▶ _Job item_
In the forum thread below about 5 Vegas cigars, who does the quoted review say bought the dying brand and its name?

▶ _Document segment_
++++

# CI owns 5 Vegas?



## ni8shadow (Jul 25, 2010)

Heard that 5 Vegas is actually a CI brand, like their "Legends." Any info on this?


----------



## wsamsky (Jun 1, 2010)

Where did you he's this from? I just looked around on five vegas' website and it lists CI as a retailer as well as cigar.com so I doubt it's a house brand but I could see them being owned by the same company.


----------



## ni8shadow (Jul 25, 2010)

From CA forums

Review: 5 Vegas Classic - Topic Powered by Social Strata

"5 Vegas is a very intriguing brand to me for several reasons: (1) the sticks come at an exceptional prices, (2) for the longest time I thought they were CI's house blend, and (3) the history of the smoke is just so interesting. *The very short of it is that 5 Vegas was a dying brand after the boom and Kieth Meier of CI bought up the lot and the name and started working to recreate the brand. He has done an exceptional job, pulling in 90+ ratings along the way*."


----------



## James4226c (Jul 16, 2010)

wsamsky said:


> Where did you he's this from? I just looked around on five vegas' website and it lists CI as a retailer as well as cigar.com so I doubt it's a house brand but I could see them being owned by the same company.


CI and cigar.com have the same address

Cigar.com - Info

Cigars International


----------



## wsamsky (Jun 1, 2010)

So it looks like their owned by the sam people as CI just not a "house brand?"


----------



## ni8shadow (Jul 25, 2010)

I wonder where they get there crop and where their stuff is produced?


----------



## dubgeek (Jun 25, 2010)

Interesting information. I had no idea. I enjoy them so, whatever they're doing and whoever owns them, keep it up!


----------



## jessejava187 (Aug 25, 2009)

Now it all makes sense, thats why they push that crap in or faces every 5 mins, things you learn,yet another reason to hate CI, Cigar.com and C-bid, they are all ownd by the same lot


----------



## AJ FERNANDEZ FAN (Aug 10, 2010)

FYI..... CI and Cigars.com are the same company!!!!


----------



## Scardinoz (Mar 15, 2010)

I found out about this a few months ago when I mentioned the 5 Vegas "A" Alpha to my B&M and he said, "Oh, you mean that Cigars International brand?"


----------



## shannensmall (Jun 30, 2010)

Makes sense. I'm not a huge 5 Vegas fan but I do like their A, AAA, and Relics. Although the last 2 I mentioned are a bit over priced. The others in the line just don't do it for me. I do want to try the new Gold Maduro, but I am in no rush. I have a feeling it won't be strong enough for me.

Bottom line, I say good for them.

++++

▶ _Dataset content_
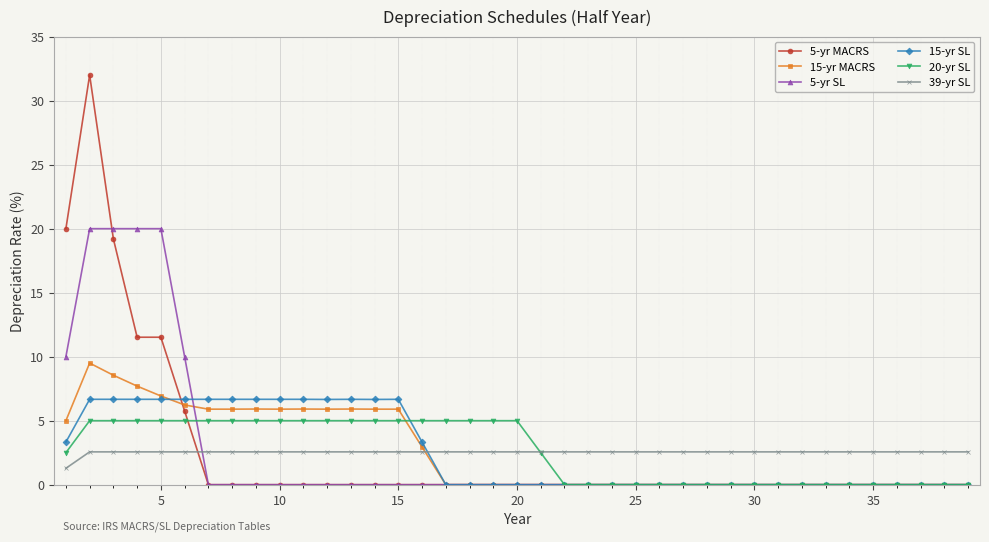

True or false: 20-yr SL and 15-yr SL intersect in this chart.

True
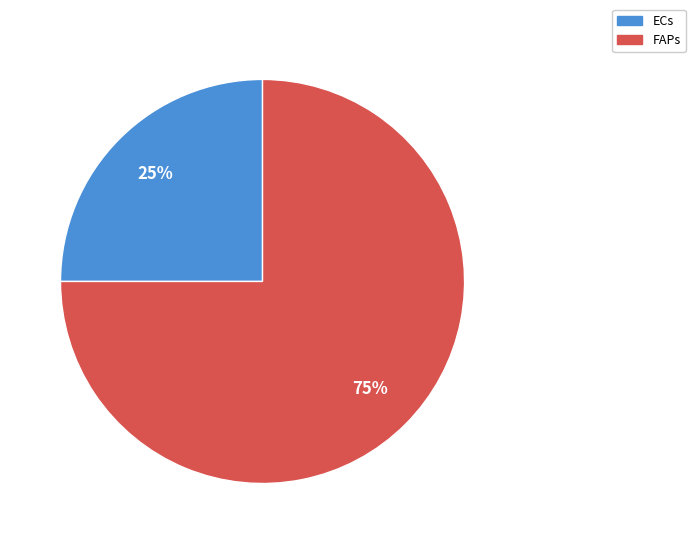

What percentage is the ECs slice, to the nearest percent?

25%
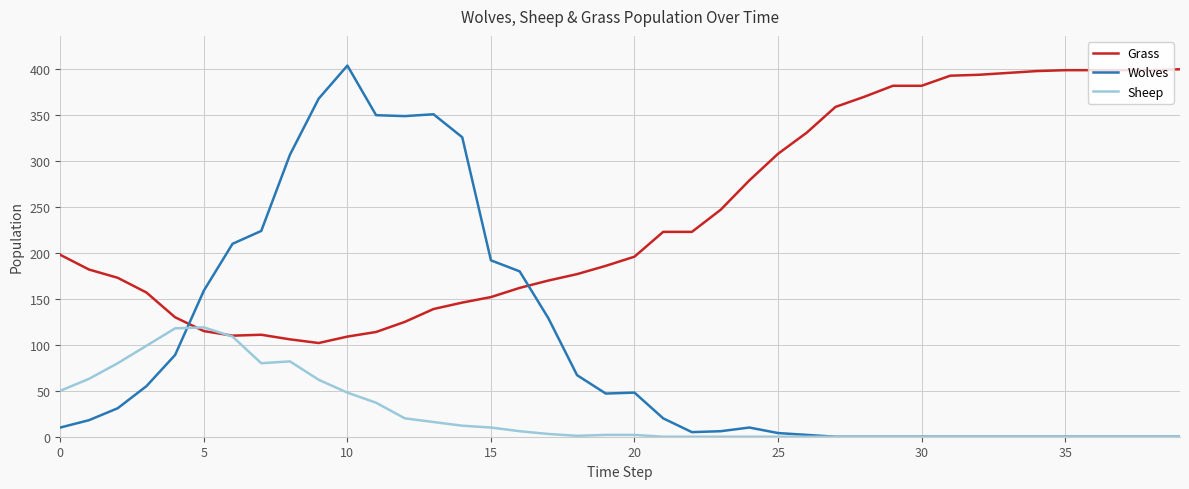

What is the sum of all Grass values?

9741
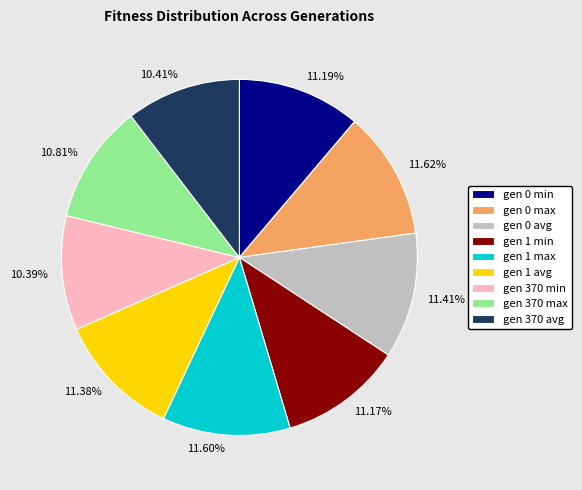

Does gen 370 min represent more than half of the total?

No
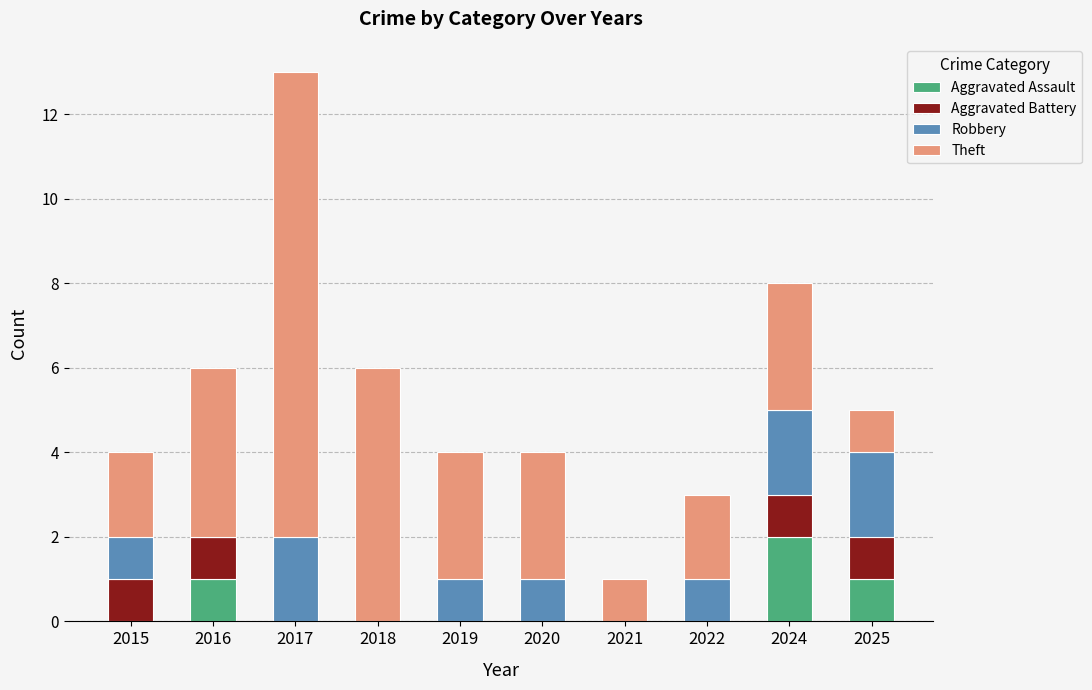

At which label does Aggravated Assault reach its peak?

2024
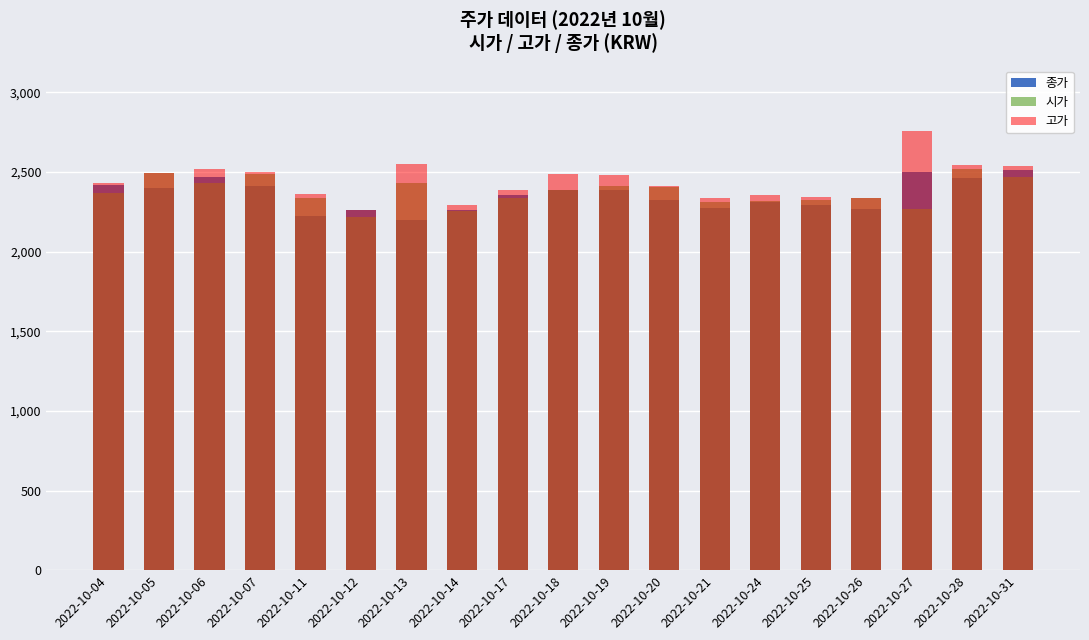

Does the chart contain stacked bars?

No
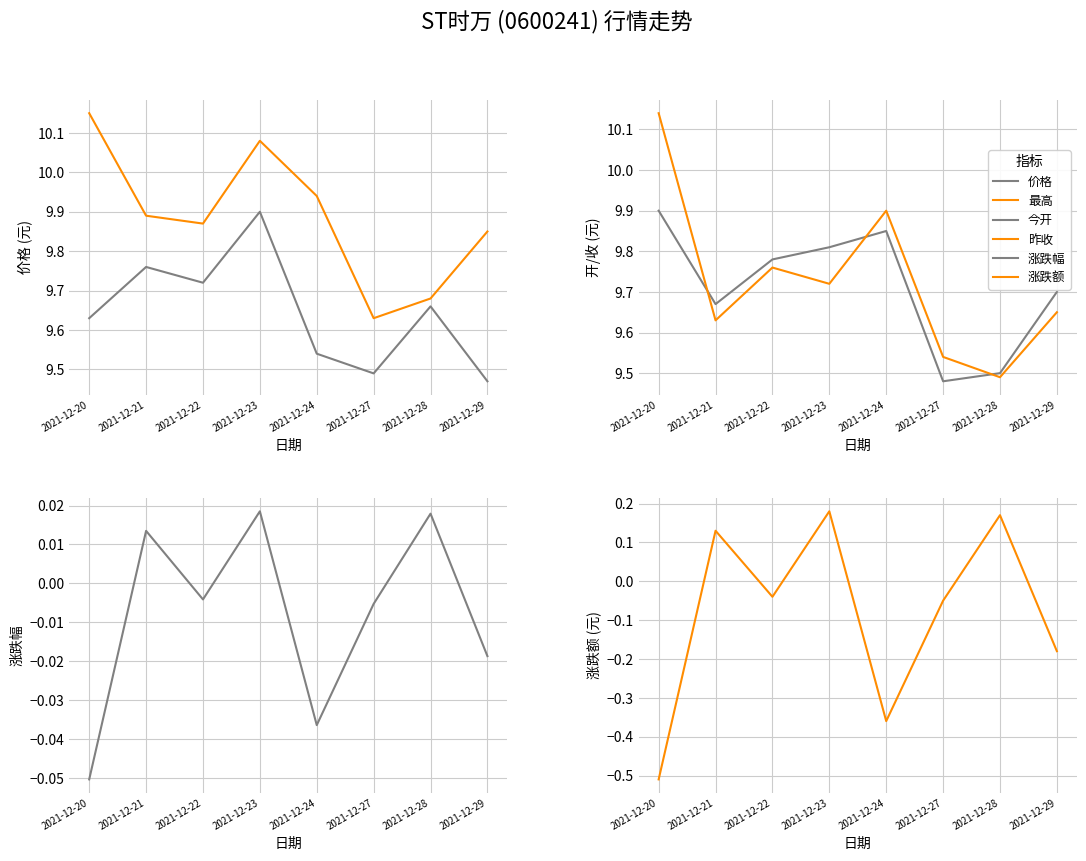

Between 2021-12-29 and 2021-12-28, which is larger?

2021-12-28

++++

▶ _Response for this exercise_
Kieth Meier of CI.